Foreign direct investments (FDI), the kind that stays for the long haul, proved weaker in the January-to-July period this year to $4.7 billion from $5.5 billion last year, the Bangko Sentral ng Pilipinas said on Tuesday.
The decline was attributed to foreign investor reluctance to engage in expansion activities amid concerns over slowing global growth.
But in July alone this year, FDI flows stood as a net inflow amounting to $753 million, up 35.7 percent from net inflows of only $555 million last year.
“The growth in FDI was mainly on account of the 108.4 percent increase in nonresidents’ net investments in debt instruments (to $575 million from $276 million), which more than offset the decrease in nonresidents’ net investments in equity capital (other than reinvestment of earnings) by 52.6 percent (to $65 million from $137 million) and their reinvestment of earnings by 20.1 percent (to $114 million from $142 million),” the BSP said.
By country of source, equity capital placements during the month came mostly from Japan, the United States, and Singapore.
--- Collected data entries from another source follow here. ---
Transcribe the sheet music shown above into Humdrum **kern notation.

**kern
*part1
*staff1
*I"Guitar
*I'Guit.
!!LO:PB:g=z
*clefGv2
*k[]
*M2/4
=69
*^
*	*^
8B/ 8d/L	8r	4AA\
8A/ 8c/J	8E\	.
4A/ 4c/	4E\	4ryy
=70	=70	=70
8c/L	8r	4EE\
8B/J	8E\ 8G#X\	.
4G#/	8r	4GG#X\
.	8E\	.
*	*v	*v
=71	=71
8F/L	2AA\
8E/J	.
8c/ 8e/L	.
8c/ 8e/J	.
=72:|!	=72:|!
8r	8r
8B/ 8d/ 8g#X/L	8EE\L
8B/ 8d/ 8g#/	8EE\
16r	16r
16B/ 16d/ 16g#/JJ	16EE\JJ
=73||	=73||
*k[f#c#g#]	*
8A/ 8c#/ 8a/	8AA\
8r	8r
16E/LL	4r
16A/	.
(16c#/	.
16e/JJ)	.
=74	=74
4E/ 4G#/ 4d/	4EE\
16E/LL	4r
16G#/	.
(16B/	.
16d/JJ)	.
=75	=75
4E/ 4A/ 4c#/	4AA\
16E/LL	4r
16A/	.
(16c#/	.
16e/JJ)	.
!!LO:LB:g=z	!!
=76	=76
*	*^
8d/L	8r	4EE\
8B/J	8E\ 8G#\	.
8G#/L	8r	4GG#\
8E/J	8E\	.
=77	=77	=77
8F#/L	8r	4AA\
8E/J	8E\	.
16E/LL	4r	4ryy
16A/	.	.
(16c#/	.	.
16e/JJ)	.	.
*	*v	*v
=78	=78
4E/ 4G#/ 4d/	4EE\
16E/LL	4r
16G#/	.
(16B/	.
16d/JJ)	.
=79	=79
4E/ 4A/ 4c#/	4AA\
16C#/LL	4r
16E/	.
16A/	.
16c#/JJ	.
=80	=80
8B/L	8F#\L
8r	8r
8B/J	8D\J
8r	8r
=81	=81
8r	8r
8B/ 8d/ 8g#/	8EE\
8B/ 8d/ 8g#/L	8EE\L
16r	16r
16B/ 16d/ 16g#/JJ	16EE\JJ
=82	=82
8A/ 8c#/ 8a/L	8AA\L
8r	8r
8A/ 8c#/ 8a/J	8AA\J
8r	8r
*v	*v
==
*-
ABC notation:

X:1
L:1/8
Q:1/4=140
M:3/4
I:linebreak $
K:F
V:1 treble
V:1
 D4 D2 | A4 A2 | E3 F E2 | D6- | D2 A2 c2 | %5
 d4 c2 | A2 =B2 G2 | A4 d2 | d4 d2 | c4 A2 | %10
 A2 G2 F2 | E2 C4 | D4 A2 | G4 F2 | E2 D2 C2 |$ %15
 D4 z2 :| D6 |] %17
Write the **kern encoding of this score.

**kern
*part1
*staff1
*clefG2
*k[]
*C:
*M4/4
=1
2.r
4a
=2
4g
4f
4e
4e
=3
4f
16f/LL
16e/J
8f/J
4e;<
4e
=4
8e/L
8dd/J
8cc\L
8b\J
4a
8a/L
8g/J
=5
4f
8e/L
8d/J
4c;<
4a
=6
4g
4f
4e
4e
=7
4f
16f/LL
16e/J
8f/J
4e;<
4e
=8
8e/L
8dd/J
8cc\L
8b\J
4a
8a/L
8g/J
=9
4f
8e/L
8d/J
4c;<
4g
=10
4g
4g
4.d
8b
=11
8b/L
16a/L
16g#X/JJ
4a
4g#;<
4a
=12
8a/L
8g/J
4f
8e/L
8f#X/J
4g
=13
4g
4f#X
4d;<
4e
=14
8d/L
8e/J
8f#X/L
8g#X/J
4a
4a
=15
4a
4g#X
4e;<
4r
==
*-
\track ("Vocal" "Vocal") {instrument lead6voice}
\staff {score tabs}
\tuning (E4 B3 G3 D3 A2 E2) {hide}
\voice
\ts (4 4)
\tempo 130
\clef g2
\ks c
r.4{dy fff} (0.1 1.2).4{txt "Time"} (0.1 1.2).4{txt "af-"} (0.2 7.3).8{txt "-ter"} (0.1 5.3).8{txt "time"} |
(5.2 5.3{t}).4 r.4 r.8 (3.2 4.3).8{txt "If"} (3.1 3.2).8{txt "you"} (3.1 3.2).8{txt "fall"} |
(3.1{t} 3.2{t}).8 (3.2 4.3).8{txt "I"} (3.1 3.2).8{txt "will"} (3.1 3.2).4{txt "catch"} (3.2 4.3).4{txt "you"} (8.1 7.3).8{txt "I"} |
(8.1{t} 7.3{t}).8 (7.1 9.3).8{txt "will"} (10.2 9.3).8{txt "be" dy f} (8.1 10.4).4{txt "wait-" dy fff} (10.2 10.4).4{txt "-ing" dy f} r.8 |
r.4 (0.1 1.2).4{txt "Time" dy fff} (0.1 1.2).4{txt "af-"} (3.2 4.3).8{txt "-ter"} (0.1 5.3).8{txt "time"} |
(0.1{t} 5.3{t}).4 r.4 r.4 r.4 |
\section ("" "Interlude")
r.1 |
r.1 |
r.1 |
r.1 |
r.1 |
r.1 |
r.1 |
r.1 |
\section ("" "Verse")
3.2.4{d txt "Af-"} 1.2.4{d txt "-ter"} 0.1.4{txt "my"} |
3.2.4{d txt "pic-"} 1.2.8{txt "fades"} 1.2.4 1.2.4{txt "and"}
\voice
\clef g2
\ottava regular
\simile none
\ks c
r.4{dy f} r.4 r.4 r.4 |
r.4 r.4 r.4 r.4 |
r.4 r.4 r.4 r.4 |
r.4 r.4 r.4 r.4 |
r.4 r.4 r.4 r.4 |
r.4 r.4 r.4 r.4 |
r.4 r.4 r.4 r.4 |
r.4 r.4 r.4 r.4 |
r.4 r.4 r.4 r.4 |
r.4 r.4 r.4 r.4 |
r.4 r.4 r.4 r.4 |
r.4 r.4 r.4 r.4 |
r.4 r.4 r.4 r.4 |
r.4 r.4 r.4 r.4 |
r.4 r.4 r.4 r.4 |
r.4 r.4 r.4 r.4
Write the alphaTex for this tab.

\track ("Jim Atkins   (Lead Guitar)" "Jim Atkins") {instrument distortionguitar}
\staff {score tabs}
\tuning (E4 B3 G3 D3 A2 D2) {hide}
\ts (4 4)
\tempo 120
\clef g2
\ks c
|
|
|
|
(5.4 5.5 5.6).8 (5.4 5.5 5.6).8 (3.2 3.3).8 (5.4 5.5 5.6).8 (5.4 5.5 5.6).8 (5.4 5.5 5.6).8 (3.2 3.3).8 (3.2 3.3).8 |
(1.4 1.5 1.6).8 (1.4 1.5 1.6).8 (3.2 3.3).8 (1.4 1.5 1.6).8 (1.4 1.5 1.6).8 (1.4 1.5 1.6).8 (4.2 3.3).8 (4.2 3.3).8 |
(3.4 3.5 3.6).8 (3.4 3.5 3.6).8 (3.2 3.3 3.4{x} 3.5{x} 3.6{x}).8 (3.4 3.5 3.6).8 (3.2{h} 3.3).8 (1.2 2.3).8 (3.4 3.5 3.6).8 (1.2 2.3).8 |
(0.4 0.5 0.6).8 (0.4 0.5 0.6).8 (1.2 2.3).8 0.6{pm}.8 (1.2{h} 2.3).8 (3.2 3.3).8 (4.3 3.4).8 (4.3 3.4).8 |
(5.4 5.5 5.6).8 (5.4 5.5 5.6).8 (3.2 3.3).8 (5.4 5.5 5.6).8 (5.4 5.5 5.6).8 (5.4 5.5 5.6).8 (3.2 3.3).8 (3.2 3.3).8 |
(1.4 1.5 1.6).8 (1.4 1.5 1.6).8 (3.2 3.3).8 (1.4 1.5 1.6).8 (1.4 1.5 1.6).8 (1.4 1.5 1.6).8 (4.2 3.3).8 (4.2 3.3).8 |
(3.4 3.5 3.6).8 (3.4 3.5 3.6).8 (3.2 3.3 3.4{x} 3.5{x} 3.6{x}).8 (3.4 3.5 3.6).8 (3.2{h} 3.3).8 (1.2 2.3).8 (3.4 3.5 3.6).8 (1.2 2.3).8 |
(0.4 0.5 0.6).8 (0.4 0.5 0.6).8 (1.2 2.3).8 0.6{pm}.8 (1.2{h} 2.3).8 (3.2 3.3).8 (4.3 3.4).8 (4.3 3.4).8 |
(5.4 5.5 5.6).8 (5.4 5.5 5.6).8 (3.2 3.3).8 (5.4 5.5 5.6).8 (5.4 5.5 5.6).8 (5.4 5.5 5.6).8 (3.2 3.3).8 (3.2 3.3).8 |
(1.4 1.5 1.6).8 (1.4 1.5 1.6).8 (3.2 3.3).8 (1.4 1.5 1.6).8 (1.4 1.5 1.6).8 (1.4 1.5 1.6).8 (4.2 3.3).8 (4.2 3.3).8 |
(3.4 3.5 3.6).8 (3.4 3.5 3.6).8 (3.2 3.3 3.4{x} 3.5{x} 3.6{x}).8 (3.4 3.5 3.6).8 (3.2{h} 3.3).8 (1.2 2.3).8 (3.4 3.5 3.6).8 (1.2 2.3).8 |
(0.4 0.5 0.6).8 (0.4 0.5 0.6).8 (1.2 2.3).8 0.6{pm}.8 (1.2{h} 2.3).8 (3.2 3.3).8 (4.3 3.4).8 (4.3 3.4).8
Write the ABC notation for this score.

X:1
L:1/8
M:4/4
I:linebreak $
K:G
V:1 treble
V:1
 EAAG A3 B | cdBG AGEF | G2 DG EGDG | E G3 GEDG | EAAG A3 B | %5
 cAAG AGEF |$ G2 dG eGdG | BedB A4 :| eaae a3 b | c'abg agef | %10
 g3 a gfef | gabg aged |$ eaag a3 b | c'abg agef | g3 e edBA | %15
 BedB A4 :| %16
The investments were channeled primarily to the manufacturing, real estate and financial and insurance industries.
The authorities encourage FDIs over the more volatile portfolio investments, more known as “hot” money, which typically exits the country at the merest hint of trouble or promise of larger rewards elsewhere.
FDIs are more favored as they not only generate jobs for Filipinos but generate tax revenue for the nation’s coffers as well.